Le jeune homme ne lui avait pas proposé cette délivrance, mais il fut enchanté qu’elle y renonçât d’elle-même. Déjà débraguetté, précédé de sa verge gonflée, il posa une main sur chacune des fesses incendiées.

La peau flagellée n’avait rien perdu de sa douceur. Seuls des reliefs nouveaux témoignaient au toucher de l’horreur dont elle venait d’être victime.
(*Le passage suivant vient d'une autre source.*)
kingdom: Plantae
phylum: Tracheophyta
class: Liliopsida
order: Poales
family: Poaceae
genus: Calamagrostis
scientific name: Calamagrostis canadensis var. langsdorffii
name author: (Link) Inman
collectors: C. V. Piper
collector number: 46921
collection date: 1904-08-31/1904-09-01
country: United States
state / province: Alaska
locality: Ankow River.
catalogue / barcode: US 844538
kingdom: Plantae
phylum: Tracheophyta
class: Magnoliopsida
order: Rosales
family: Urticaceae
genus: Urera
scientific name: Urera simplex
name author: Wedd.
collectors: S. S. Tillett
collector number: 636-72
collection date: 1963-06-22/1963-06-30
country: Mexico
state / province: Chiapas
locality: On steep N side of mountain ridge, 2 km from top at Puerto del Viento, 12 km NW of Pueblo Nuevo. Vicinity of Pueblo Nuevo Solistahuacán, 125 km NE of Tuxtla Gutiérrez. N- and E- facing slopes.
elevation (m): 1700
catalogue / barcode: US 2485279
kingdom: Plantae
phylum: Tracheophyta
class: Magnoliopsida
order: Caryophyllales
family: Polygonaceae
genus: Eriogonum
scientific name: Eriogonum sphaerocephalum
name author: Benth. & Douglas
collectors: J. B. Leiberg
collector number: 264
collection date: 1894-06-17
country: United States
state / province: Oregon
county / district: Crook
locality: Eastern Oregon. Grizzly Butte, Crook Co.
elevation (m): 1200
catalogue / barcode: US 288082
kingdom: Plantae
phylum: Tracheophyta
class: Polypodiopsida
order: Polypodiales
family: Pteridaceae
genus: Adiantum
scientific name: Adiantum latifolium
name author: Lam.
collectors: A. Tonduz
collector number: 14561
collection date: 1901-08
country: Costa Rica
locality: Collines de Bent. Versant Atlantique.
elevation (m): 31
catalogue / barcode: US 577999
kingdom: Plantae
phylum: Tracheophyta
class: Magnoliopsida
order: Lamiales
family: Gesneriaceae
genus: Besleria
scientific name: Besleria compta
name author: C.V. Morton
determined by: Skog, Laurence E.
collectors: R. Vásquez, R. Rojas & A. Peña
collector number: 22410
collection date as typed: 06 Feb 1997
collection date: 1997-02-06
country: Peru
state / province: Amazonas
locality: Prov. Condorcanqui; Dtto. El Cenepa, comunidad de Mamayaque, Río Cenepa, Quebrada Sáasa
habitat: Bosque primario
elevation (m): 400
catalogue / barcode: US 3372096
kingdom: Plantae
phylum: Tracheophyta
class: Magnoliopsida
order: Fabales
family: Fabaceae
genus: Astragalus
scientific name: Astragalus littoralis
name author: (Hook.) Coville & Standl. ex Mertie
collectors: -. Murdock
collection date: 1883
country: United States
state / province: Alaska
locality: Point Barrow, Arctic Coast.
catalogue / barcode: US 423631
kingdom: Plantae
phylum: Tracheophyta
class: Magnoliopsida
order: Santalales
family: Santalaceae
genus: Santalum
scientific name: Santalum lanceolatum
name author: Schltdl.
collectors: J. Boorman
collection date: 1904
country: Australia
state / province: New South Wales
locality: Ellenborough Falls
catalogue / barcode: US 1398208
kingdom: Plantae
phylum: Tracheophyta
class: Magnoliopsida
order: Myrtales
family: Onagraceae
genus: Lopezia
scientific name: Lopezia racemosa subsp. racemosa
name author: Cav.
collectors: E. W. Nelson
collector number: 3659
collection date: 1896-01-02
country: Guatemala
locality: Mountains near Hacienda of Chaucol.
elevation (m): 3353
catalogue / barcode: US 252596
Empoignant les globes de chair brûlante, il les écarta largement et découvrit enfin l’étoile brune qui semblait clignoter d’impatience.

Il pensa d’abord que cette agitation spasmodique résultait des sanglots qui secouaient encore Marie, mais sa main effleura, par une feinte inadvertance, les lèvres du sexe qui palpitait aussi, et l’humidité de ce lieu modifia son opinion.

Décidant de mettre à profit ce que lui offrait la nature bouillonnante de son élève, il commença donc par frotter sa pine contre la vulve moite.

Marie gigota un peu mais ne protesta pas. Puis, lorsqu’il estima que son gland était assez poisseux, il remonta dans la vallée et s’engouffra de toutes ses forces dans le cratère.

— Aaaah !

Ce n’était pas un râle de douleur. Autour de sa verge, après s’être laissé distendre passivement, le trou du cul se remit à clignoter avec vigueur, tandis que son gland atteignait le repli de l’intestin.

Sébastien commença à limer, donnant des coups de reins puissants, et il ne fut qu’à demi étonné lorsque Marie, les bras toujours tendus jusqu’à ses poignets entravés, se mit à répondre par des mouvements inverses à sa pénétration.

– Oh… han… han… oui… oh ! oh !… Ooooh !

Marie atteignit très vite un bonheur évident : ses râles et ses cris ne pouvaient laisser aucun doute sur ce point, tandis que son sphincter palpitait avec une fermeté onctueuse autour de la queue gonflée de son instituteur. Celui-ci ne tarda pas à trouver l’extase, et il ne put s’empêcher de ressentir une jalousie amère en songeant au bonheur que connaîtrait Peter avec une si merveilleuse épouse.